Matt, the Starbucks Reserve Coffee buyer, visits Rwanda and tastes this year’s first batch

Matt Perry, coffee buyer, with two Rwandan coffee farmers among coffee trees

Starbucks Reserve® coffee buyer Matt Perry recently returned from Rwanda, where he had the opportunity to taste the first of this year's coffee bean crop cultivated by the farmers of Sholi, a woman-founded coffee cooperative in the central part of the country.

The visit held special meaning for another reason: He also brought back this year’s Starbucks Reserve® Rwanda Sholi in its finished package to the very farmers who grew and produced this special blend known for producing a high-quality, flavorful cup.

“To be able to present a farmer with their coffee is incredibly fulfilling and highlights the fact that coffee is about human interaction and real people behind real agriculture products,” Matt says.

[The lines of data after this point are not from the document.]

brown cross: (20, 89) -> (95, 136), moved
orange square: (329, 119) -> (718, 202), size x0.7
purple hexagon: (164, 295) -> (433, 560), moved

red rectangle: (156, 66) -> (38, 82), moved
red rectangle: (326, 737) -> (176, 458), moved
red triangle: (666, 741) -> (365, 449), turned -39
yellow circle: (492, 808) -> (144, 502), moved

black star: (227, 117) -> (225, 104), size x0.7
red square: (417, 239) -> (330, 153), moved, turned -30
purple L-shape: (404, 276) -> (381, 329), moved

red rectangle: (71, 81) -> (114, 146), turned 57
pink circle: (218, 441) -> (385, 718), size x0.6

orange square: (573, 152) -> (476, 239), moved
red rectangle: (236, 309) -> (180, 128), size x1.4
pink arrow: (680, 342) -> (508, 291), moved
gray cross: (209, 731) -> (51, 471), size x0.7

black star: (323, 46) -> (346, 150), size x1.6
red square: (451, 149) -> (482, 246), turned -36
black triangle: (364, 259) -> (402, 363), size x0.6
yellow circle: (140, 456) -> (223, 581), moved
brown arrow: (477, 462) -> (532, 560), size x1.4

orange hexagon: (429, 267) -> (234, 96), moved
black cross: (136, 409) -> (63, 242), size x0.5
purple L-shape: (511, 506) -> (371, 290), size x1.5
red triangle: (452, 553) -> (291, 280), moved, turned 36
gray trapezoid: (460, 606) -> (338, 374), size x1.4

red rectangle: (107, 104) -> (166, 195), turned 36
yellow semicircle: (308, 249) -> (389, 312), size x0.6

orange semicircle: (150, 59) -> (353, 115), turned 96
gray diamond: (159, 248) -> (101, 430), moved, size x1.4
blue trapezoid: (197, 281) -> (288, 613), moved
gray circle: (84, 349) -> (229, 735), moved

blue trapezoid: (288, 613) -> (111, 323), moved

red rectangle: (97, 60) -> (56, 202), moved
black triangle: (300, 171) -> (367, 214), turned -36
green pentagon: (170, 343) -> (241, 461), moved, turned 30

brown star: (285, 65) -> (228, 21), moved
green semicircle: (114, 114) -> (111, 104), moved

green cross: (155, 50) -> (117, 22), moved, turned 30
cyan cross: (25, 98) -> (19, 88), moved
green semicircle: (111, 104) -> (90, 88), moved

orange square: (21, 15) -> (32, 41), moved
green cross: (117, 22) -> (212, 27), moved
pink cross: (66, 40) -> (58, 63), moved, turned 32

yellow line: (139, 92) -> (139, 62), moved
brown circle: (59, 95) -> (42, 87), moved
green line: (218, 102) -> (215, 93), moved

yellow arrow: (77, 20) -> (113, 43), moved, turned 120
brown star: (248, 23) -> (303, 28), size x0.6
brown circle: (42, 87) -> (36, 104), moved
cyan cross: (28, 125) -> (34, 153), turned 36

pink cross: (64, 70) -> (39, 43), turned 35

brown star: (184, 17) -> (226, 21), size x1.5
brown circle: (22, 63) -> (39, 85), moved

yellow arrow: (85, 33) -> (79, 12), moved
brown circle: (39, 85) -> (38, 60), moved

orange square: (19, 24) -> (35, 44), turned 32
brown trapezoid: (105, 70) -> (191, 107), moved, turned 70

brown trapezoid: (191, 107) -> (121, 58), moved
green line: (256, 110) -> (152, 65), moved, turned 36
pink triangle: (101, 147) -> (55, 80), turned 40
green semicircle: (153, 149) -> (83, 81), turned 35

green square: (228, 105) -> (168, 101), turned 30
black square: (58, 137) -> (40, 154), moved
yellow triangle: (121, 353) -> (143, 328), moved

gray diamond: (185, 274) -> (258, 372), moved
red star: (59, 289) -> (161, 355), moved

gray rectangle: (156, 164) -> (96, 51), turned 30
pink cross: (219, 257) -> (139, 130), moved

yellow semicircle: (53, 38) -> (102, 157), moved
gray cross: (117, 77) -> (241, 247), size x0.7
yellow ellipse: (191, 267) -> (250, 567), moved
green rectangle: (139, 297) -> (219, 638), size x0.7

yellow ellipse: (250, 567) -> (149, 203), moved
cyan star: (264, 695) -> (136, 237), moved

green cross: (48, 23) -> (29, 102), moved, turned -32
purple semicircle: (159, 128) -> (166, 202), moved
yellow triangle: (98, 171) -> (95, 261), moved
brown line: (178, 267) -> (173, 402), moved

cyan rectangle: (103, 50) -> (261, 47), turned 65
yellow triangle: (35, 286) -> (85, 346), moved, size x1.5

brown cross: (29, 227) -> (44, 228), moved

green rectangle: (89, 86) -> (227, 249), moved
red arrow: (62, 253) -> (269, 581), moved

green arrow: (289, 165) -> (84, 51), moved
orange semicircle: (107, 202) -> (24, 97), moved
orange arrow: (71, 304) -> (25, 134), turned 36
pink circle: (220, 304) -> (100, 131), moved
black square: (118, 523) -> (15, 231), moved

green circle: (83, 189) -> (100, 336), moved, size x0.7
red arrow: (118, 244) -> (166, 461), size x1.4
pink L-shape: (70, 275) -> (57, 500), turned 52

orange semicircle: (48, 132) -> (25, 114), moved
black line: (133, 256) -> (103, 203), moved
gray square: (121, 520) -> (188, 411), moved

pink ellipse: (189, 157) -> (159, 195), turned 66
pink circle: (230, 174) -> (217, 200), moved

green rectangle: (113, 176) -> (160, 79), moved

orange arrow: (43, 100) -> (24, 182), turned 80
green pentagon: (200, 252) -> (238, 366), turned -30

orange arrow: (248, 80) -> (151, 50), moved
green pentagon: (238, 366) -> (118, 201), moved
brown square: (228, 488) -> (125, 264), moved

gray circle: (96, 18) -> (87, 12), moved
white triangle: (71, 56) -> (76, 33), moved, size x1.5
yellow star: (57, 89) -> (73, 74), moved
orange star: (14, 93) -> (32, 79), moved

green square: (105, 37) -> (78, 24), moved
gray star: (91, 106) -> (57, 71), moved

Sholi focuses on eco-friendly growing methods and strengthening the community around it through building a regional medical clinic, a support program for young mothers, nutritional education and a community centre. 

“It’s great to see producers using income to improve the community, and it’s reinforcing the need for trusted suppliers and suppliers that share Starbucks’ philosophy and goals: to make coffee communities stronger, more resilient, and able to produce great, ethically sourced coffee.”  

Whilst tasting this year's first harvest from Sholi, Matt was able to take part in a rare practice that only happens a few times every year.

“It’s a great way to get a sense of where the crop is heading, quality-wise,” he says. "Meeting face to face with suppliers and producers – and especially being able to cup with them – is extremely helpful for calibration, and much more impactful than discussing over the phone. The human connection and interaction is still vitally important.” 

Starbucks is an important buyer of Sholi coffee. The cooperative produces over eight containers of coffee (each container houses 320 burlap bags, each containing 60kg) and last year, Starbucks purchased multiple containers. 

The benefits to being part of the cooperative include being able to train in coffee tree development, which includes help with renovation, knowledge around best practices and replacing older trees with new, free seedlings. There is also access to financing to allow farmers to invest back into their farms. Ultimately, through being a community of collective farms, coffee quality increases as the cooperative supports each other with production.

Sholi is also the home of a veteran farmer, Joel, who shares and educates others about C.A.F.E Practices. He has the second largest farm in the cooperative with 2100 trees. 

While Matt handed out packages of this year's Starbucks Reserve® Rwanda Sholi, he showed a group of farmers the ability to trace their coffee by scanning the batch code on each bag with the Digital Traceability tool. The tool usually features a human story of someone who has played a role in the seed-to-cup story.

Marthe manages a C.A.F.E. practice-verified farm as part of Sholi. What she loves most is getting together with her community to share knowledge and experiences. As she scanned her bag of coffee, she was overjoyed to see her story pop up and to know that she represents the 528 producers who make Rwanda Sholi possible.